Prominent Military Sociologist Charles Moskos Speaks September 30

Prominent Military Sociologist Charles Moskos Speaks September 30

July 5, 2004

July 5, 2004, Greencastle, Ind. - The Wall Street Journal calls Charles Moskos America's "most influential military sociologist." On Thursday, September 30, Moskos will come to the campus of DePauw University for a Gertrude and G.D. Crain Jr. Lecture. The event will begin at 4:15 p.m. in Watson Forum of the Eugene S. Pulliam Center for Contemporary Media and is free and open to the public. (photo at left: courtesy John Reilly Photography)

Charles Moskos is professor emeritus of sociology at Northwestern University and the author of many books, including The Military: More Than Just a Job?, The Postmodern Military: Armed Forces After the Cold War, The American Enlisted Man, and All That We Can Be: Black Leadership and Racial Integration the Army Way , which was named best political book of 1997 Washington Monthly. The oft-quoted Moskos told the Christian Science Monitor this month that America's reluctance to reinstitute a military draft creates a condition of "patriotism lite" -- people define themselves as patriotic but are "not willing to sacrifice anything."

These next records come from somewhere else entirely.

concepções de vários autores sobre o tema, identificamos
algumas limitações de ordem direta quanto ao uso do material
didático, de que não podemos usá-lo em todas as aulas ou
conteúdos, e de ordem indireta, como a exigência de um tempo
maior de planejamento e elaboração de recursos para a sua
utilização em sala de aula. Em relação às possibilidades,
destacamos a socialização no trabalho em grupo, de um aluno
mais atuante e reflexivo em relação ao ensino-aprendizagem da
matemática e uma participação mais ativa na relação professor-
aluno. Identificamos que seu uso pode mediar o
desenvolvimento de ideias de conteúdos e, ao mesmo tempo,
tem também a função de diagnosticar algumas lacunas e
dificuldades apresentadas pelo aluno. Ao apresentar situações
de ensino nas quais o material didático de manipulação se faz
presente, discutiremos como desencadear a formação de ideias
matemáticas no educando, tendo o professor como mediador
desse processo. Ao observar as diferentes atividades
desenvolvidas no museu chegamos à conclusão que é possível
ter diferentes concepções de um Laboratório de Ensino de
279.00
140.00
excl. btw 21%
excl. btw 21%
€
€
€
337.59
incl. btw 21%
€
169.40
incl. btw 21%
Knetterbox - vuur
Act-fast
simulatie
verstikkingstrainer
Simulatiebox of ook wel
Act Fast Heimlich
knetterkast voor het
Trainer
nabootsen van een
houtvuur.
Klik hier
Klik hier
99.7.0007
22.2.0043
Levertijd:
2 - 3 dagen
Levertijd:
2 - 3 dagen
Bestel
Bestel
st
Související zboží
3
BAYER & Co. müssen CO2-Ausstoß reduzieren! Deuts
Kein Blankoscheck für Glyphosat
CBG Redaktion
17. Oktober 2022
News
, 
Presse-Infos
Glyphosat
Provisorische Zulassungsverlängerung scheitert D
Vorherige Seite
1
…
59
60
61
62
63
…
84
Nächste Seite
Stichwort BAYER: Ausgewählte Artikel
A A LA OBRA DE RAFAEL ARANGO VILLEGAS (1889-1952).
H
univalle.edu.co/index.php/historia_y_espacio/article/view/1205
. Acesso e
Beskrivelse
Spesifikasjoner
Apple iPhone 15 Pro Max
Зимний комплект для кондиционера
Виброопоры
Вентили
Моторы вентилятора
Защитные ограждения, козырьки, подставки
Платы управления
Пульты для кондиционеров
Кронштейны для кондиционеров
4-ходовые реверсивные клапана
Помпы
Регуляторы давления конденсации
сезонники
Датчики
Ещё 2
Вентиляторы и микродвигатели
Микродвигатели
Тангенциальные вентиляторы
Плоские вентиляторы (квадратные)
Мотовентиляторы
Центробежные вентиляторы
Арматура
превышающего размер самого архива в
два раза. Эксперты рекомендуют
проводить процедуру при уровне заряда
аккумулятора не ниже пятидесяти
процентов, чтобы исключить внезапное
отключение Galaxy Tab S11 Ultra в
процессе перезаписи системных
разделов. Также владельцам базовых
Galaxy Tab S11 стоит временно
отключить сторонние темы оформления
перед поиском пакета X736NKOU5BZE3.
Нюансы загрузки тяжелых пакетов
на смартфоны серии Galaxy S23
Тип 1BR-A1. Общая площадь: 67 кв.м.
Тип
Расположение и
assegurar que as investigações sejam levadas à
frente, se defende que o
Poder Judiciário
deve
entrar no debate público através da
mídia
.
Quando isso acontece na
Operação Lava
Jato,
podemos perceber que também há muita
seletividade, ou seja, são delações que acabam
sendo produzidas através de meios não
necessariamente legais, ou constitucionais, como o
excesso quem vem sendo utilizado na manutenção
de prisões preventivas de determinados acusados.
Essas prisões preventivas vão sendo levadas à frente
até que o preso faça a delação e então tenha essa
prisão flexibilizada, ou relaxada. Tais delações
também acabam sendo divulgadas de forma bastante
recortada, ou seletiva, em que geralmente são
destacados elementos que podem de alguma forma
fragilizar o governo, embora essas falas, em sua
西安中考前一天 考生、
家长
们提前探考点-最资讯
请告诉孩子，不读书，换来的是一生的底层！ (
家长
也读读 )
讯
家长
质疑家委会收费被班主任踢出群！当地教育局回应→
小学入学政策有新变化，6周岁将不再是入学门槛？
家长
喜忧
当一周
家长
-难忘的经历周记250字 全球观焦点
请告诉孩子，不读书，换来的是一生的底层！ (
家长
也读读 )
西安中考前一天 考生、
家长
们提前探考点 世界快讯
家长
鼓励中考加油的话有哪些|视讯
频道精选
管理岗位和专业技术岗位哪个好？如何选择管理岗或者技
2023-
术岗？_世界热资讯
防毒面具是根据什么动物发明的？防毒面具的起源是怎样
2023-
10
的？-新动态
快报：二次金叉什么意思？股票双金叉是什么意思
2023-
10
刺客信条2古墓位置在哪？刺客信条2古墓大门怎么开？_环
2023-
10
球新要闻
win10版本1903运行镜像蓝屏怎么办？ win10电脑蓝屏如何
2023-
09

After receiving his bachelor's degree, with honors, from Princeton University in 1956, Moskos served as a draftee in the U.S. Army combat engineers in Germany. Following his military service, he received his Ph.D. from the University of California-Los Angeles in 1963.

Dubbed "the dean of military sociologists" by The Economist, Dr. Moskos' research has taken him to combat units in Vietnam, Panama, Saudi Arabia, Somalia, Haiti, Bosnia, Kosovo and Iraq. He was appointed by George H.W. Bush to the President's Commission on Women in the Military (1992) and by the U.S. Senate to the Commission on Military Training and Gender Related Issues (1998). In 1993 he advised Nelson Mandela on ways to radically integrate South Africa's post-apartheid military. A year later, President Clinton cited Professor Moskos on national television in announcing the "Don't Ask, Don't Tell" policy on homosexuals in the military and again in 1996 as the inspiration for his youth service program. The Department of Defense awared Moskos a medal for his research in Operations Desert Shield/Storm. He holds the Distinguished Service Award, the U.S. Army's highest decoration for a civilian.

Endowed by Rance Crain, president of Crain Communications and a member of DePauw's Class of 1960, the Crain Lecture Series, which honors Mr. Crain's parents, is designed to enrich the DePauw environment in the area of public affairs and public issues. Moderated by Ken Bode, Eugene S. Pulliam Distinguished Professor of Journalism at DePauw, Crain Lectures feature a conversation between the guest and Dr. Bode, as well as what the professor calls "maximum opportunity for audience participation."